• _Texte étudié_
== == ==
Avec l’accord plausible (1), pour Tarailhan, des frères Raymbaudi, marchands à Narbonne et G. Pagesi, pareur dans cette même ville (rue de la Parerie, non ?) et celui des frères de Malves, seigneurs de Marmorières, Amalric Ier, baron de Pérignan (2) depuis 1281, s’est vite chargé (peut-être a-t-il été autorisé par sa hiérarchie) d’assécher l’étang de Tarailhan.
Dès cette date, pour sa possession correspondant au Nord, aux 2/3 de la surface, il passe deux contrats d’emphytéose “ centum quadraginta sestariatas de terra que nunc jacet sub aqua ”, pour cent quarante séterées de terre se trouvant alors (nunc ?) sous l’eau. Si le drainage est en rayons avec évacuation au centre comme à Montady, en éventail (comme à Canohès, Pézenas), à Pérignan il peut se comparer à un réseau foliaire (3) dont les veines donnent dans la nervure médiane principale qui poursuit le ruisseau du Cascabel traité de Cave Maîtresse. Nous retrouvons cette qualification dans le fossé mère, ruisseau de la Mairale (4), la nervure médiane principale donnant sur l’évacuation souterraine. Au moins un pont de pierre atteste d’une certaine largeur pour ce fossé. Une fois asséché, un arpenteur entreprend le bornage des nouvelles parcelles (5), en principe en suivant les fossés auxiliaires. L’entretien, les curages des fossés, le contrôle de l’état de l’aqueduc souterrain sont aussi arrêtés légalement.
En 1286, cinq ans plus tard, suite au décès du premier signataire un nouveau bail est signé “ portem stagni nunc dessicati et agotatum ” la porte de l’étang désormais (nunc ?) vidée et asséchée.
== == ==
• _Données présentées_
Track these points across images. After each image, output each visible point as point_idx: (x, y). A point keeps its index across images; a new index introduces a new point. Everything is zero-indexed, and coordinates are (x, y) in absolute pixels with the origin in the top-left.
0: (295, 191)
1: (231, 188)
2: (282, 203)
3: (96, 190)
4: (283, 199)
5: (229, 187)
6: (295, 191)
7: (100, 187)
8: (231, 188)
== == ==
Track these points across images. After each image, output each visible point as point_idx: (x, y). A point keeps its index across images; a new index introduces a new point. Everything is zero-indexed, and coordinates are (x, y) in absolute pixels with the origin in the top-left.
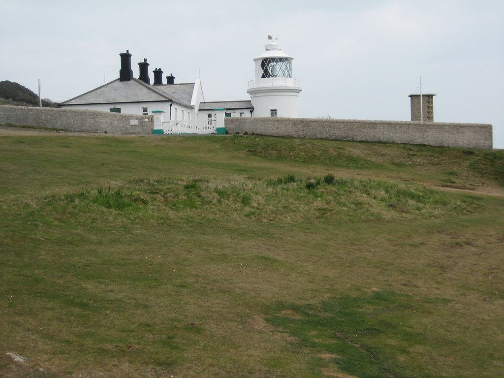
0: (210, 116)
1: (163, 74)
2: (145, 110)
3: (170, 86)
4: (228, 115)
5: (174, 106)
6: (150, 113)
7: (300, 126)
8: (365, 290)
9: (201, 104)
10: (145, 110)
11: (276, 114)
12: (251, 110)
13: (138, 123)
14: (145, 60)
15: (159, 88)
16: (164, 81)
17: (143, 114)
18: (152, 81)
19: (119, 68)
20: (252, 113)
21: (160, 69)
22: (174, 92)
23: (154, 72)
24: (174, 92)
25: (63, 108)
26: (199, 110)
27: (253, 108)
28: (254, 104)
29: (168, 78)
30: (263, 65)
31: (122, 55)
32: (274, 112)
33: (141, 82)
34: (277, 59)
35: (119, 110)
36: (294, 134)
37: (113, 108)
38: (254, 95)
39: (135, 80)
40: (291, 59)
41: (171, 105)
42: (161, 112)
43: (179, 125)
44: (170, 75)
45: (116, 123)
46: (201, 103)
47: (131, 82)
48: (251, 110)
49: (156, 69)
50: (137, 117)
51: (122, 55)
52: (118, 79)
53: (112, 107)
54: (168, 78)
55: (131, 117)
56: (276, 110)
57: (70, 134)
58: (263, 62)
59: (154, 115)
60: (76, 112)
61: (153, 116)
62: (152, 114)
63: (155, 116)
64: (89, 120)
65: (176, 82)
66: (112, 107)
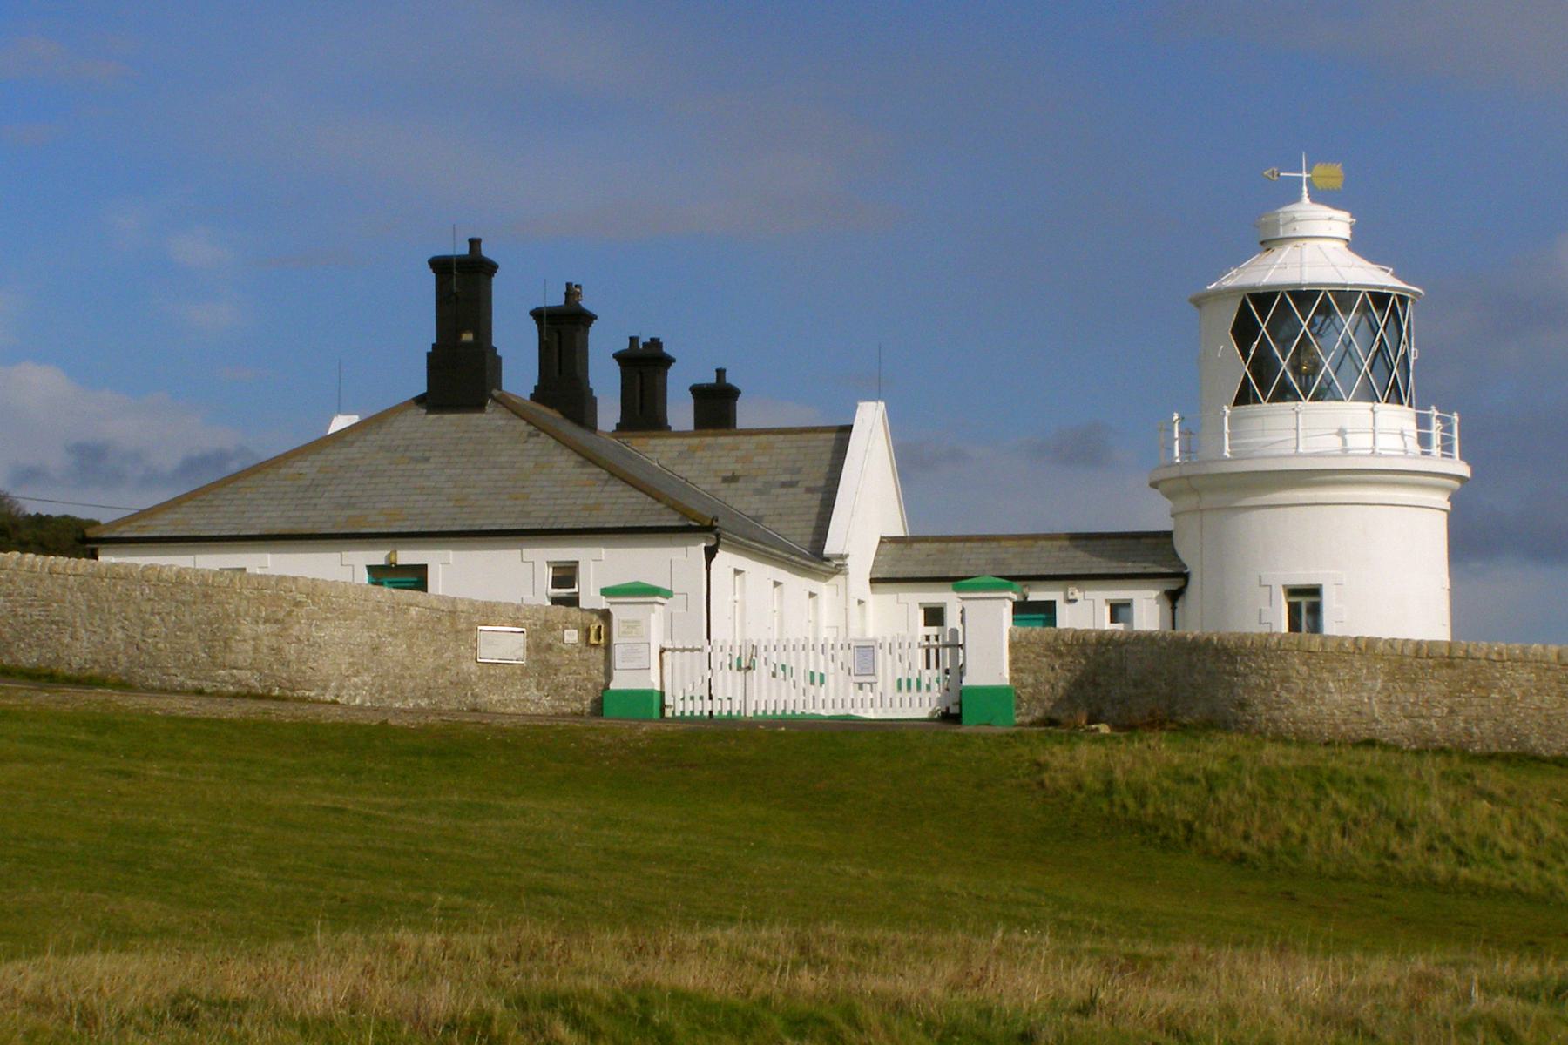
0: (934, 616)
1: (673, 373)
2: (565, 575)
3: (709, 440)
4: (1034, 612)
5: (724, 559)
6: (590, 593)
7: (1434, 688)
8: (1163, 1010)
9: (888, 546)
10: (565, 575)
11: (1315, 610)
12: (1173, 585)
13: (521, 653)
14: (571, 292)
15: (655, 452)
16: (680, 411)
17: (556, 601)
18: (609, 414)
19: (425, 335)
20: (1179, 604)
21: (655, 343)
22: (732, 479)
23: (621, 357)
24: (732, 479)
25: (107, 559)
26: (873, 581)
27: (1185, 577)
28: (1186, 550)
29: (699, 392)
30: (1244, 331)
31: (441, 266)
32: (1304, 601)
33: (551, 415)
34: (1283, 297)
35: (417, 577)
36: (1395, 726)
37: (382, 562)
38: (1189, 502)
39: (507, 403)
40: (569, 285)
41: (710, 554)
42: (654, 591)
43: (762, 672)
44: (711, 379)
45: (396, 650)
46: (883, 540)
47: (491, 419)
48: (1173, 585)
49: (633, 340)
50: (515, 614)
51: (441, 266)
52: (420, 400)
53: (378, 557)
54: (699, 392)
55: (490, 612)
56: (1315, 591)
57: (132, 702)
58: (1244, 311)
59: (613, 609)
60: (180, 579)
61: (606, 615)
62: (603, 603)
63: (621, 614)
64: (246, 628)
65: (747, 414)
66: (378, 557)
== == ==
• _Consignes de l'exercice_
[1] Résumez en deux phrases le texte sur l'assèchement de l'étang de Tarailhan.
[2] Prolongez le texte sur l'assèchement de l'étang de Tarailhan à la suite de sa dernière phrase.

• _Réponses attendues_
[1] Amalric Ier, baron de Pérignan depuis 1281, s'est vite chargé d'assécher l'étang de Tarailhan et a passé dès cette date deux contrats d'emphytéose portant sur cent quarante séterées de terre alors sous l'eau. Le drainage, comparable à un réseau foliaire dont la nervure médiane poursuit le ruisseau du Cascabel, a été suivi du bornage des nouvelles parcelles par un arpenteur et de règles légales d'entretien, puis un nouveau bail a été signé en 1286 après le décès du premier signataire.

[2]
En 1321, Aymeric Ier, fils d’Amalric Ier, concède, en lots, aux Pérignanais, la part en réserve de son père (qu’il faisait travailler à son profit). Un document de 1514 fait état d’un plan avec 58 lots attribués par tirage au sort à treize intéressés.
De la confrontation entre la future bastide de Tarailhan et le seigneur de Pérignan datent les premiers conflits ; dès 1286. les imprécisions, le statut des terres, des tenanciers, les inondations vont nourrir nombre de procès.
Début XVIIème (1610-1620, peut-être sous Charles ou Hercule de Thézan-St-Géniez alors baron) un long procès oppose Tarailhan et les tenanciers de Pérignan au seigneur : les premiers cités ne veulent plus payer de redevances sur les 140 séterées de 1281 ; ils font état de déguerpissements datant de 1377, attendu que suite à ces expulsions d’occupants illégaux qui auraient occupé des parcelles, peut-être suite à des inondations, les terres délaissées n’ont pas été concédées, les tenanciers s’estiment libres de ne plus payer ( en font-ils autant que les occupants illégaux jadis expulsés ? il est vrai que les seigneuries n’ayant plus réclamé les redevances que par intermittence, les différents tenanciers arguent que les parcelles ne seraient plus soumises au privilège de noblesse)... Le parlement de Toulouse tranchera en faveur du seigneur, un nouveau partage de l’étang se fera en 1616 (34 parcelles pour les tenanciers pérignanais).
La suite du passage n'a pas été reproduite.